Voice-activity detection (VAD) was used to automatically chunk continuous audio streams into segments of speech or nonspeech. We used speaker clustering and gender identification to automatically assign a gender to each speech segment. We then extracted vocally encoded indices of arousal (F0 and intensity). To map the low-level acoustic descriptors onto a vector of fixed dimensionality—independent of the audio clip duration—we further computed the mean, SD, maximum value, and first-order coefficient of the linear regression curve over each speech segment, resulting in eight features. All acoustic and language features were calculated separately by partner and averaged per hour.
Context and interaction indices. In addition to our vocal, language, self-reported, and physiological variables, we assessed numerous other factors that are potentially relevant for identifying conflict episodes. The contextual variables included whether participants consumed caffeine, alcohol, tobacco, or other drugs; whether they were driving; whether they exercised; body temperature; and physical activity level. The interactional variables involved the GPS-based distance between partners and information related to whether the dating partners were together, interacting face to face, or communicating via phone call or text messaging and if they were with other people.

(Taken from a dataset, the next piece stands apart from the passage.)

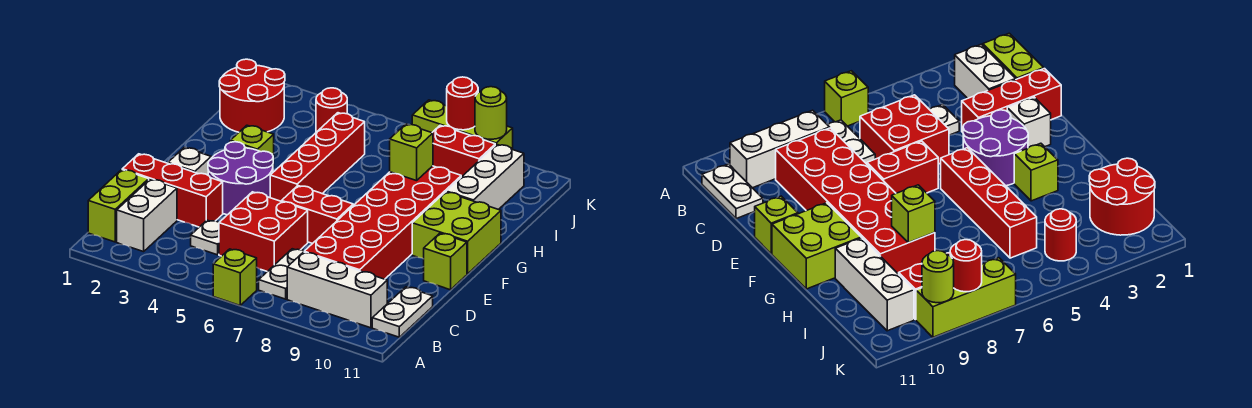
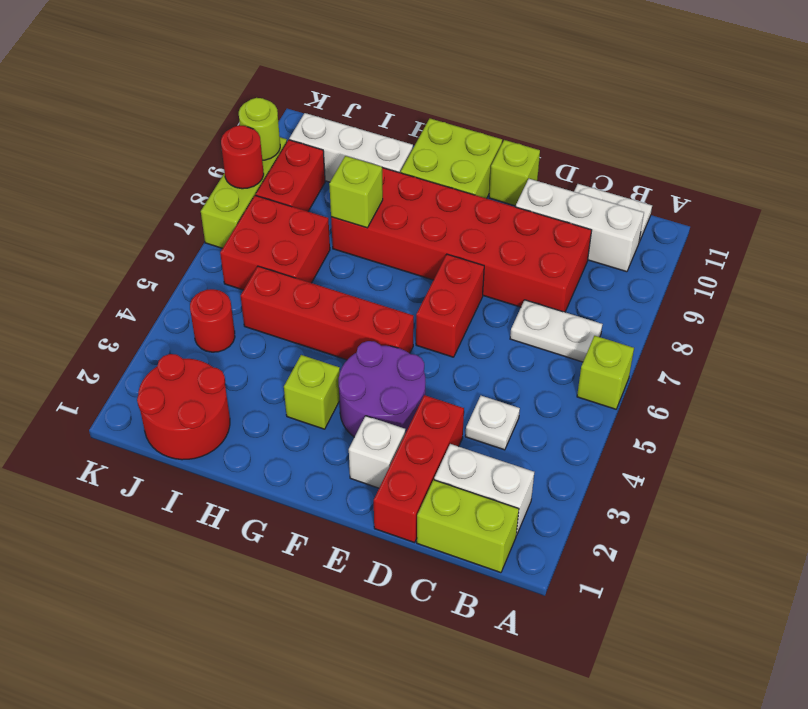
white brick B8:B10 level 1 -> white brick B10:D10 level 1
red brick C5:D6 level 1 -> red brick I6:J7 level 1

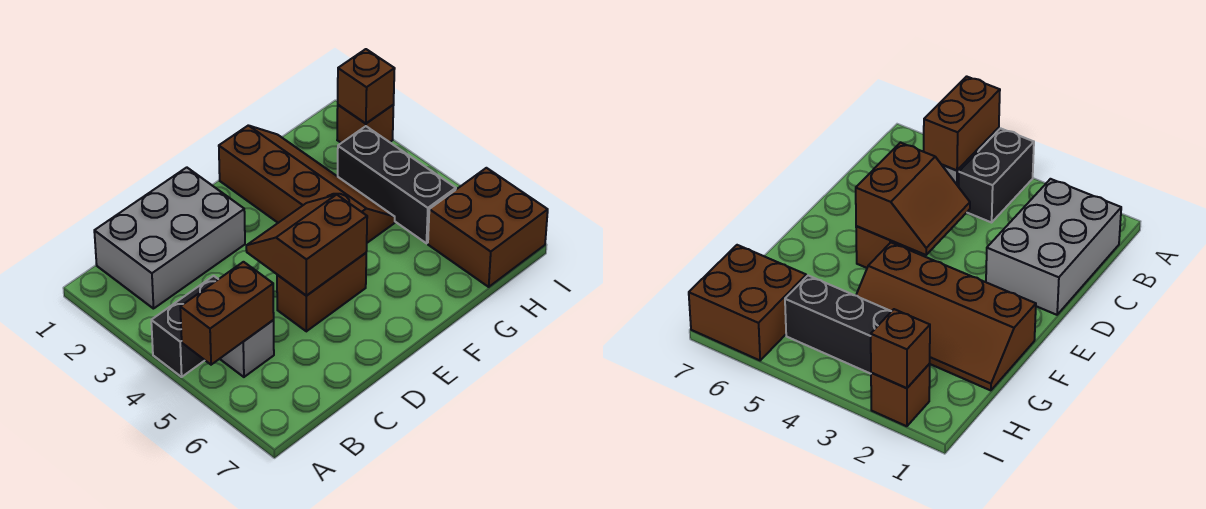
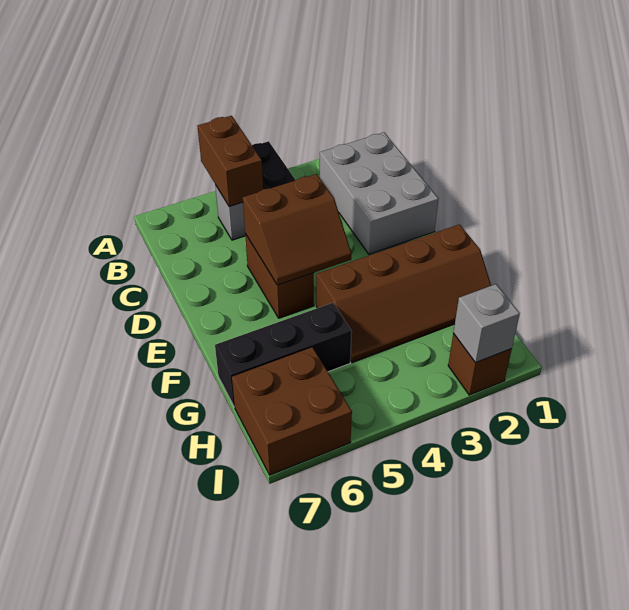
brown slope D4:E5 level 2 top 5 -> brown slope D4:E5 level 2 top D
black brick H3:H5 level 1 -> black brick G5:G7 level 1
brown brick I2 level 2 -> grey brick I2 level 2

The data for the contextual and interactional feature groups were collected via various mechanisms, including physiological sensors, smartphones, self-reports based on the hourly surveys, and interview data.
Conflict. We identified the hours in which conflicts occurred using the self-report phone surveys. For each hour, participants reported whether they “expressed annoyance or irritation” toward their dating partner using a dichotomous yes/no response option. Because determining what constitutes a conflict is subjective, we elected to use a discrete behavioral indicator (that is, whether the person said something out of irritation) as our ground-truth criterion for determining if conflict behavior occurred within a given hour. This resulted in 53 hours of conflict behavior and 182 hours of no conflict behavior for females and 39 hours of conflict behavior and 206 hours of no conflict behavior for males.
Conflict Classification System
The goal of the classification task was to retroactively distinguish between instances of conflict behavior and no conflict behavior, as reported by the participants. The analysis windows constituted nonoverlapping hourly instances starting at 10:00 a.m. and ending at bedtime.
To classify conflict, we used a binary decision tree because of its efficiency and self-explanatory structure. We employed a leave-one-couple-out cross-validation setup for all classify-cation experiments. For tasks 2 and 3, feature transformation was performed through a deep autoassociative neural network, also called an autoencoder, with three layers in a fully unsupervised way. The autoencoder's bottle neck features at the middle layer consisted of the input of a binary tree for the final decision (Y=conflict and N=no conflict). Unimodal classification followed a similar scheme, under which the autoencoder transformed only the within-modality features.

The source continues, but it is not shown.